## TASK TO CARRY OUT
Answer these questions from the forum thread about moving to Germany.
(a) Where is most of the first poster's German family based?
(b) How many years of experience does the first poster have as a town planner?
(c) What is the usual age limit for entry into police service in Germany, according to the thread?

## PASSAGE GIVEN

# Hello- new to the forum.... early stages of a possible move !



## day1982 (Jul 29, 2014)

Hi everyone

First of all a bit of background.... I am half German and spent most of my childhood in many parts of Germany due to my dad being in the British Army. The German side of my family is mostly based in and around Osnabruck. 

I went through the English school system but am fluent in German, and can also read German. My writing is a little bit rusty at the moment.

My husband, daughter (3) and I visit my family at least twice a year. I have lived in the UK for some 14 years now in the south east.

The more we visit the more we grow to love Germany and the way of life over there.

My husband has now mentioned that he would quite happily over there. However he does not speak German at this moment in time.....

So...... now it could all begin... and want a bit more info....

I am a Town Planner- I have a degree in Geography and a Masters in Town Planning and have 10 years experience.

My husband is a police officer- with a lot of specific skills.

So do you think that I could get a job over there? I assume it would be much much harder for my husband until he learns the language more??

Also I currently only have a UK passport- I haven't had a german one since I was 12. Can I easily apply for a german passport? I have a german birth certificate too.
Thank you for any advice.


----------



## beppi (Jun 10, 2013)

My feeling is that you, as a town planner with fluent language skills, will have good chances of finding work. As UK citizen, you can settle and work in Germany freely - but of course it would be good to find out if you are still German citizen (having or not having a passport is immaterial to this!). Did your parents renounce your German citizenship when you got the UK one at 12 years old? (If so, you cannot easily get it back.)
Your husband should start learning German ASAP, especially if he intends to remain police officer - public servants without language skills are probably unheard of.


----------



## ALKB (Jan 20, 2012)

beppi said:


> My feeling is that you, as a town planner with fluent language skills, will have good chances of finding work. As UK citizen, you can settle and work in Germany freely - but of course it would be good to find out if you are still German citizen (having or not having a passport is immaterial to this!). Did your parents renounce your German citizenship when you got the UK one at 12 years old? (If so, you cannot easily get it back.)
> Your husband should start learning German ASAP, especially if he intends to remain police officer - public servants without language skills are probably unheard of.


If he wants to be a police officer in Germany he needs fluent German - he would not get through the tests that need to be cleared before he even gets to the sport test or the interview stage. I am not sure whether his qualification would translate into the German system at all.

Also, how old is he? There are age limits for entry into police service in Germany. This is usually 29 years or - if a lot of other requirements are met and only in years when the police is specifically hiring older applicants - 39 years. Requirements can differ slightly from Bundesland to Bundesland.


----------



## Tellus (Nov 24, 2013)

As far as I understand are you a natural-born German, because of your german birth certificate.
Ask the German Embassy or Consulate for passports etc.

For your husband it will be essential to learn German - no chance for a police officer without knowledge of law and justice, he can 't read it in german...
Even if he want a job in security services he needs fluent German. Bilingualism is a big pro...give him a kick.

## GIVEN RECORDS
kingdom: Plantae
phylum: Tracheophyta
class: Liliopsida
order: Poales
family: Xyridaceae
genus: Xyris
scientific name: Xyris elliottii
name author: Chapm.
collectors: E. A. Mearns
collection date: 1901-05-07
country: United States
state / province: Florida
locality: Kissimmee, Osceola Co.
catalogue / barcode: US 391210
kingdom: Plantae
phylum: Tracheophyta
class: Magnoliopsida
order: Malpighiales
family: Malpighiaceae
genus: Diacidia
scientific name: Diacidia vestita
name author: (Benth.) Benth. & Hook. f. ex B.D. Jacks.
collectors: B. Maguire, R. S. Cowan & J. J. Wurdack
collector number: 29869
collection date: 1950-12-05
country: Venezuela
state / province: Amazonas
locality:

## SOLUTION TO THE PROBLEM
(a) In and around Osnabruck.
(b) 10 years.
(c) Usually 29 years, or 39 years if many other requirements are met and only in years when the police are specifically hiring older applicants.